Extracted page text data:
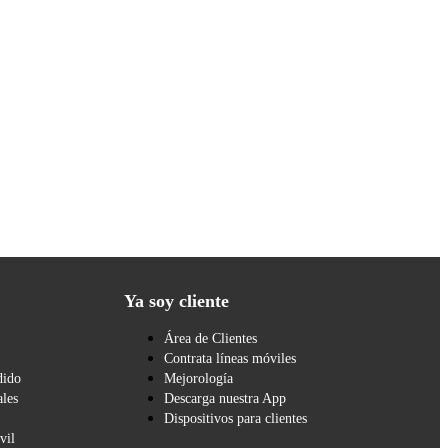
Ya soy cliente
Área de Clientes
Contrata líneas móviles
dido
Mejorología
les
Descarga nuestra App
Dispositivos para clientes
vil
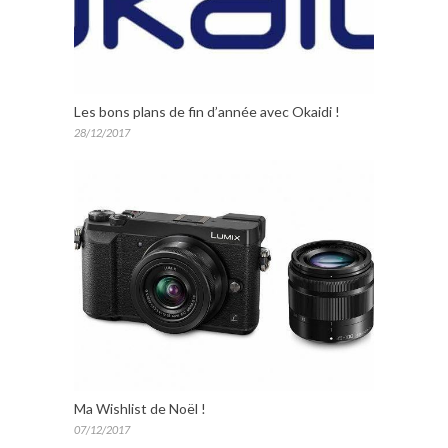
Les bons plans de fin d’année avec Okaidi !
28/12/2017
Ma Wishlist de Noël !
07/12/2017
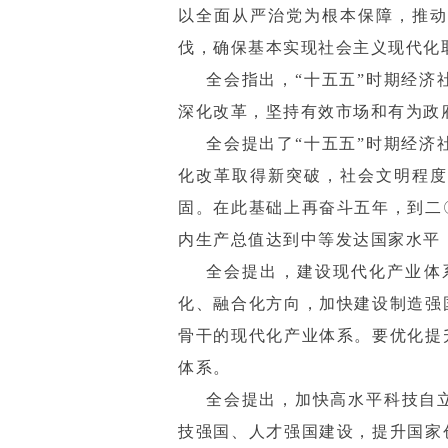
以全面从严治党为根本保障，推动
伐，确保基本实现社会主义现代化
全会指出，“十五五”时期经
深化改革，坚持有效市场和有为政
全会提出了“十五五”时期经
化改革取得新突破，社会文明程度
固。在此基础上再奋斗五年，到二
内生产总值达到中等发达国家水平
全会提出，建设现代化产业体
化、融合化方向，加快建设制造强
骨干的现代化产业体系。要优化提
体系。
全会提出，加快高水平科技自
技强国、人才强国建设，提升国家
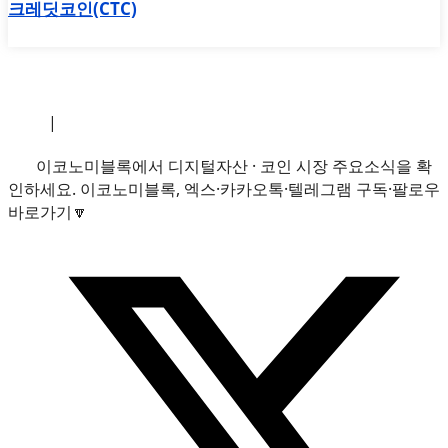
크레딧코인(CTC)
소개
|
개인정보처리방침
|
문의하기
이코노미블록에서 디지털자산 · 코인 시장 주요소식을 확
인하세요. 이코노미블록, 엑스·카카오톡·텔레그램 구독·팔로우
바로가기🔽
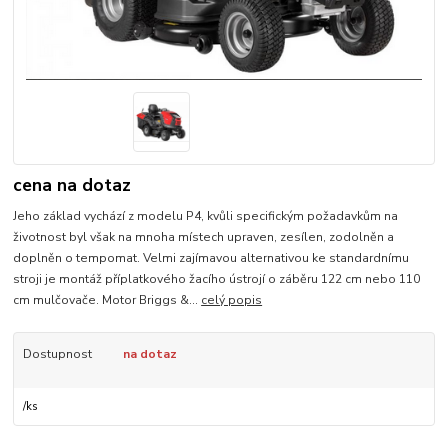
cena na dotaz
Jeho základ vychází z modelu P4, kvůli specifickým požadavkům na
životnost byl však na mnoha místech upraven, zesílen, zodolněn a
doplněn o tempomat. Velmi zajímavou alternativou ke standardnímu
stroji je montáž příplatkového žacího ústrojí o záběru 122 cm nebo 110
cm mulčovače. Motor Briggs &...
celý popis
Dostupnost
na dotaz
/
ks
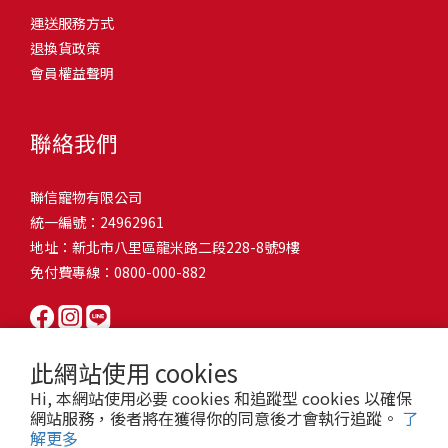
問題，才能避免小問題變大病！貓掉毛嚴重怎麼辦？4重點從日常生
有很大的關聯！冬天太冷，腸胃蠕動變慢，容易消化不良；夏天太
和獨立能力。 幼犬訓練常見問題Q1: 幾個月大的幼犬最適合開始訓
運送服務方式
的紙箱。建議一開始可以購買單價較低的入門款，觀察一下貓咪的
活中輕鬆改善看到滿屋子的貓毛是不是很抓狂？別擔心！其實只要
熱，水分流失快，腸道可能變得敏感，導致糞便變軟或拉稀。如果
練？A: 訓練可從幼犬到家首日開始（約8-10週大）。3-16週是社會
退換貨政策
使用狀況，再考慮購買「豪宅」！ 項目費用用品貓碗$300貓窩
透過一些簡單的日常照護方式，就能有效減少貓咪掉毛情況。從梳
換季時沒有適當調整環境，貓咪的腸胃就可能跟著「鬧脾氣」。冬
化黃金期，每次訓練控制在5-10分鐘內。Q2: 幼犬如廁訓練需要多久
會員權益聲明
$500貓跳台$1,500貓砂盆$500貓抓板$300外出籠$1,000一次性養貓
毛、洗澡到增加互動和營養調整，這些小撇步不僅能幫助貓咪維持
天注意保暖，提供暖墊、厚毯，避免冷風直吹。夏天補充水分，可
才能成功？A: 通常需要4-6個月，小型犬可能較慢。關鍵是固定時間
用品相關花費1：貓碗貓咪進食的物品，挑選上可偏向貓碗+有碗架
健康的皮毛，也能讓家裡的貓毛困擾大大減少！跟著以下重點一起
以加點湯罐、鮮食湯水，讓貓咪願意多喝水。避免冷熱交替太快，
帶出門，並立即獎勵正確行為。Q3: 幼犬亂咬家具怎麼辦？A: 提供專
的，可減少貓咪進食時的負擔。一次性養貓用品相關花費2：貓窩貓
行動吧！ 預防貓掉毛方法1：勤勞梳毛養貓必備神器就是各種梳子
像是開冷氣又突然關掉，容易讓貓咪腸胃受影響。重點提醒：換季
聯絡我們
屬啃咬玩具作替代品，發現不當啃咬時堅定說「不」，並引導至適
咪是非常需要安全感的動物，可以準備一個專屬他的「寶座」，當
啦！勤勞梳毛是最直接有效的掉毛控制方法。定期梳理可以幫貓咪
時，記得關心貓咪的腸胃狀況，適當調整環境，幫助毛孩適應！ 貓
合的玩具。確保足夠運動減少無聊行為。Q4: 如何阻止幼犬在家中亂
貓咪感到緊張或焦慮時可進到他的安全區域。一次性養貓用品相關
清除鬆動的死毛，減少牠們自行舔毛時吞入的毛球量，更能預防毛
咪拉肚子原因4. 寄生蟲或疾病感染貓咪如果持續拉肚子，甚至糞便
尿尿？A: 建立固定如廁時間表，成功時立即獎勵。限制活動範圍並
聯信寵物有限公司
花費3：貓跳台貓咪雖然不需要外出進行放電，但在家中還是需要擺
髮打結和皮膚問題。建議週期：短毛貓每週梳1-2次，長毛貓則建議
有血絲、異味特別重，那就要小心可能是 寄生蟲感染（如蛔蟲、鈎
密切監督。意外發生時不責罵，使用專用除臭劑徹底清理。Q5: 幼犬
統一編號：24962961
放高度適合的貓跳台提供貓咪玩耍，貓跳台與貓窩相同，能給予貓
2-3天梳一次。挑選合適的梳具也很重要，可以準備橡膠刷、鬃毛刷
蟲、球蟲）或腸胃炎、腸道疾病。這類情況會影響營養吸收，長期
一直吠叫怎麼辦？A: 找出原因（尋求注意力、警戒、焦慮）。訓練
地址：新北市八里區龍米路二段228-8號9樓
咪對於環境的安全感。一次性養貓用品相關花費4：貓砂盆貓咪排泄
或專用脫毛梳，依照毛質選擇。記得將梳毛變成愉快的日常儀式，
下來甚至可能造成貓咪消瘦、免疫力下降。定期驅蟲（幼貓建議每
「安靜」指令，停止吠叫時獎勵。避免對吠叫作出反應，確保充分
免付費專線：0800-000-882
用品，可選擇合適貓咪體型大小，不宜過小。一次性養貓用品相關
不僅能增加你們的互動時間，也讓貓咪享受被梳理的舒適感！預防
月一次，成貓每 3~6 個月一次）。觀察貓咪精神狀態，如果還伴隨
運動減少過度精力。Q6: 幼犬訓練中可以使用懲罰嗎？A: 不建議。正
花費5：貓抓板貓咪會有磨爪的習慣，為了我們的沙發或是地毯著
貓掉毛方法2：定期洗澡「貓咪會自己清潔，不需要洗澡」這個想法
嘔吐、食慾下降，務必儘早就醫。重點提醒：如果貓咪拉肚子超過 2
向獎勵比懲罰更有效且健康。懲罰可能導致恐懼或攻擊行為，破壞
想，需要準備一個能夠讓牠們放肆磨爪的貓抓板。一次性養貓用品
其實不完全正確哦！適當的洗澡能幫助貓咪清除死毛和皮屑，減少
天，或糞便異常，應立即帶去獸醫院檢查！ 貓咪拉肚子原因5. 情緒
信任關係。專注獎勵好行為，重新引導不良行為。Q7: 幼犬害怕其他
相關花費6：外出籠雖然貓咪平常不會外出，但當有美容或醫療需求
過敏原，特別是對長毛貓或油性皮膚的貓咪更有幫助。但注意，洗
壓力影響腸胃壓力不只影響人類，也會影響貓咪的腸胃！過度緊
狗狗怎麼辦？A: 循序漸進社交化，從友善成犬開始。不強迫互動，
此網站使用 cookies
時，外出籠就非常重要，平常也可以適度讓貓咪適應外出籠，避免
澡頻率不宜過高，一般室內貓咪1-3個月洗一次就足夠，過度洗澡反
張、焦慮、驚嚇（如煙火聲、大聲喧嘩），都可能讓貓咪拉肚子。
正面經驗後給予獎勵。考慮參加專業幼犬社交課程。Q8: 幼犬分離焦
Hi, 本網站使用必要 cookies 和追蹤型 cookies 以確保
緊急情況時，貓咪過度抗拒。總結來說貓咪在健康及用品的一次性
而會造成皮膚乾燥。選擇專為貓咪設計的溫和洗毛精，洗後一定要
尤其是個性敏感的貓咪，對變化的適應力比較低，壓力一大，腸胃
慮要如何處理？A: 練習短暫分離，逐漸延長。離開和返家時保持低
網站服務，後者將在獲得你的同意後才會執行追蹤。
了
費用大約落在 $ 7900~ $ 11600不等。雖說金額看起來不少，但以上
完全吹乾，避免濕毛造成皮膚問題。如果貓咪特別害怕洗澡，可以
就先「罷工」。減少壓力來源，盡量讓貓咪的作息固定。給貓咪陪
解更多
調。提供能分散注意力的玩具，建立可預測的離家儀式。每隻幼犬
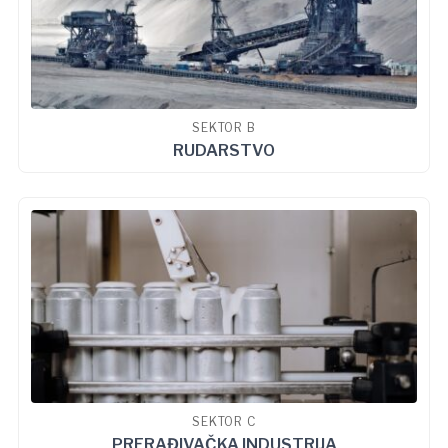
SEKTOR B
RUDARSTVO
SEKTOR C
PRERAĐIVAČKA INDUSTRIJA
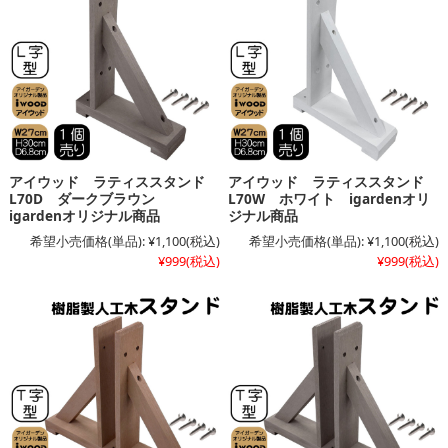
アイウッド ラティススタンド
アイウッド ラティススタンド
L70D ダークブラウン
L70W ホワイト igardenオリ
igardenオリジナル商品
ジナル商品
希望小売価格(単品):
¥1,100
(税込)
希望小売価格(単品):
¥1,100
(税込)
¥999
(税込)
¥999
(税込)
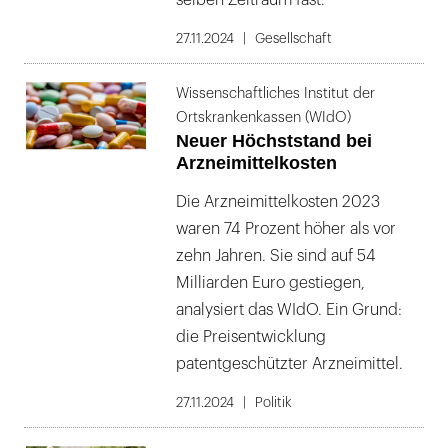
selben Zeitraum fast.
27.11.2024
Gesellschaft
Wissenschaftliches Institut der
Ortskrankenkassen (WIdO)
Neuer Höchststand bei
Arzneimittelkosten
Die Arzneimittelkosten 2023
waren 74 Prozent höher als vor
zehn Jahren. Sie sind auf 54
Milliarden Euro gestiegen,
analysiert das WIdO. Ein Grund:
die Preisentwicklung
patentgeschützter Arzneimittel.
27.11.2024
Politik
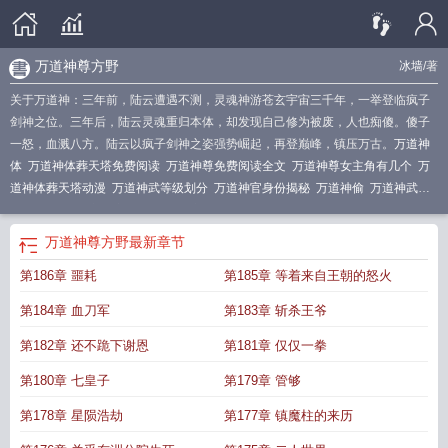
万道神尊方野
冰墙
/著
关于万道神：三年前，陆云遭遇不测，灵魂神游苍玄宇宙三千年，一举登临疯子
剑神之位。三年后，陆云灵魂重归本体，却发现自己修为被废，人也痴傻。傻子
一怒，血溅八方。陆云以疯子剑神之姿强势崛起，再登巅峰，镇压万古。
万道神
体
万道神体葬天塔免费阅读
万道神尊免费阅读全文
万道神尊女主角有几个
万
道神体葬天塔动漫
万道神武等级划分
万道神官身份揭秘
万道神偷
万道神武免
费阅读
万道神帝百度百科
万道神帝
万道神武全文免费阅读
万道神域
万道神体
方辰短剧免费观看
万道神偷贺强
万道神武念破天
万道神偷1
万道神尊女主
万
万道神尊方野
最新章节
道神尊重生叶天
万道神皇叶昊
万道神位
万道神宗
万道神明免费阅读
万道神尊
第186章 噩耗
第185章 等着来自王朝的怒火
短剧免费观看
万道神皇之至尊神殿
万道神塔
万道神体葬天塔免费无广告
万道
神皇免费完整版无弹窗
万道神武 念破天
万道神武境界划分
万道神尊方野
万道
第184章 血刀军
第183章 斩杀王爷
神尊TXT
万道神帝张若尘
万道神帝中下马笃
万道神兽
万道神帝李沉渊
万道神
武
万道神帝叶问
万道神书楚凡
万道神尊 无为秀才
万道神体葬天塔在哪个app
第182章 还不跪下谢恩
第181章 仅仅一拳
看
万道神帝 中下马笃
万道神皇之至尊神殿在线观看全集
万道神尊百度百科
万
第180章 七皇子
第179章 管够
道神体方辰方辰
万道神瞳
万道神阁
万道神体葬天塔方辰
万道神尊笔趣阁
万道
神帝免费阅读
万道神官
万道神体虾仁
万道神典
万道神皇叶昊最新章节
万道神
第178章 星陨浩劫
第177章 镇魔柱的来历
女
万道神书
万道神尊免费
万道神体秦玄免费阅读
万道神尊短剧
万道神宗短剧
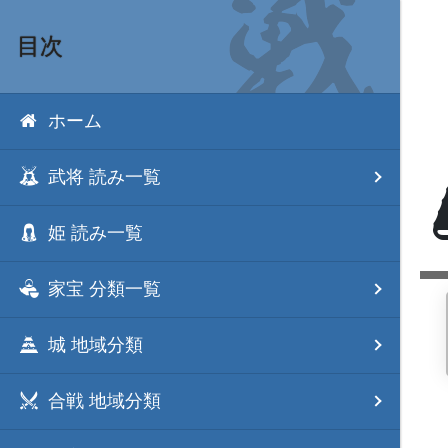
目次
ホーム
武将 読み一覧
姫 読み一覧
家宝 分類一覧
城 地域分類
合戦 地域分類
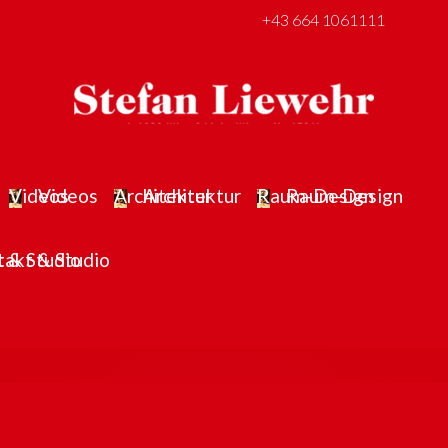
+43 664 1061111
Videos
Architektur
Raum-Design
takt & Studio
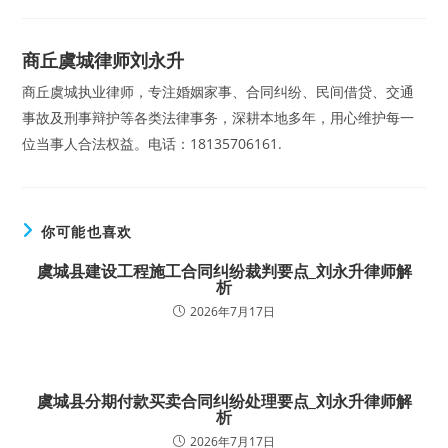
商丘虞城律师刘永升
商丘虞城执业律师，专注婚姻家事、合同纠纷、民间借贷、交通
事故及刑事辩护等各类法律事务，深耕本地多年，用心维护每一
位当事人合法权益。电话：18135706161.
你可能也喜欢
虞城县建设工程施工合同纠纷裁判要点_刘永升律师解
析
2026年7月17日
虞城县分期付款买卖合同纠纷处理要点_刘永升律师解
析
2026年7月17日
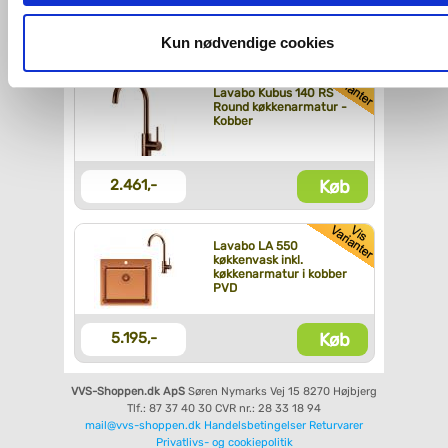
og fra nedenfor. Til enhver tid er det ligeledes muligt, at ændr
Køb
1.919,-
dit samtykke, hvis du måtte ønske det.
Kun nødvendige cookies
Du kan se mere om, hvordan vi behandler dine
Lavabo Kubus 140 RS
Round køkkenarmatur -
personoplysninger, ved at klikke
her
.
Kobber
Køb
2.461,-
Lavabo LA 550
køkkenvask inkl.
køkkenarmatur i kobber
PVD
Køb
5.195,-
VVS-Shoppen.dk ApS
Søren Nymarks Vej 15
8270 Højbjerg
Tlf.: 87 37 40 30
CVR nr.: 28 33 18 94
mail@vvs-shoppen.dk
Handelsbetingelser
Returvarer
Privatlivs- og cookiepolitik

Exercise directions
Write back the stretch of lines above that begins with the line holding "一直吠叫怎麼辦？A: 找出原因（尋求注意力、警戒、焦慮）。訓練" and ends with the line holding "L70W ホワイト igardenオリ", both included, exactly as written. Pictures stay out.

Exercise output
一直吠叫怎麼辦？A: 找出原因（尋求注意力、警戒、焦慮）。訓練
地址：新北市八里區龍米路二段228-8號9樓
咪對於環境的安全感。一次性養貓用品相關花費4：貓砂盆貓咪排泄
或專用脫毛梳，依照毛質選擇。記得將梳毛變成愉快的日常儀式，
下來甚至可能造成貓咪消瘦、免疫力下降。定期驅蟲（幼貓建議每
「安靜」指令，停止吠叫時獎勵。避免對吠叫作出反應，確保充分
免付費專線：0800-000-882
用品，可選擇合適貓咪體型大小，不宜過小。一次性養貓用品相關
不僅能增加你們的互動時間，也讓貓咪享受被梳理的舒適感！預防
月一次，成貓每 3~6 個月一次）。觀察貓咪精神狀態，如果還伴隨
運動減少過度精力。Q6: 幼犬訓練中可以使用懲罰嗎？A: 不建議。正
花費5：貓抓板貓咪會有磨爪的習慣，為了我們的沙發或是地毯著
貓掉毛方法2：定期洗澡「貓咪會自己清潔，不需要洗澡」這個想法
嘔吐、食慾下降，務必儘早就醫。重點提醒：如果貓咪拉肚子超過 2
向獎勵比懲罰更有效且健康。懲罰可能導致恐懼或攻擊行為，破壞
想，需要準備一個能夠讓牠們放肆磨爪的貓抓板。一次性養貓用品
其實不完全正確哦！適當的洗澡能幫助貓咪清除死毛和皮屑，減少
天，或糞便異常，應立即帶去獸醫院檢查！ 貓咪拉肚子原因5. 情緒
信任關係。專注獎勵好行為，重新引導不良行為。Q7: 幼犬害怕其他
相關花費6：外出籠雖然貓咪平常不會外出，但當有美容或醫療需求
過敏原，特別是對長毛貓或油性皮膚的貓咪更有幫助。但注意，洗
壓力影響腸胃壓力不只影響人類，也會影響貓咪的腸胃！過度緊
狗狗怎麼辦？A: 循序漸進社交化，從友善成犬開始。不強迫互動，
此網站使用 cookies
時，外出籠就非常重要，平常也可以適度讓貓咪適應外出籠，避免
澡頻率不宜過高，一般室內貓咪1-3個月洗一次就足夠，過度洗澡反
張、焦慮、驚嚇（如煙火聲、大聲喧嘩），都可能讓貓咪拉肚子。
正面經驗後給予獎勵。考慮參加專業幼犬社交課程。Q8: 幼犬分離焦
Hi, 本網站使用必要 cookies 和追蹤型 cookies 以確保
緊急情況時，貓咪過度抗拒。總結來說貓咪在健康及用品的一次性
而會造成皮膚乾燥。選擇專為貓咪設計的溫和洗毛精，洗後一定要
尤其是個性敏感的貓咪，對變化的適應力比較低，壓力一大，腸胃
慮要如何處理？A: 練習短暫分離，逐漸延長。離開和返家時保持低
網站服務，後者將在獲得你的同意後才會執行追蹤。
了
費用大約落在 $ 7900~ $ 11600不等。雖說金額看起來不少，但以上
完全吹乾，避免濕毛造成皮膚問題。如果貓咪特別害怕洗澡，可以
就先「罷工」。減少壓力來源，盡量讓貓咪的作息固定。給貓咪陪
解更多
調。提供能分散注意力的玩具，建立可預測的離家儀式。每隻幼犬
SEKTOR B
RUDARSTVO
SEKTOR C
PRERAĐIVAČKA INDUSTRIJA
アイウッド ラティススタンド
アイウッド ラティススタンド
L70D ダークブラウン
L70W ホワイト igardenオリ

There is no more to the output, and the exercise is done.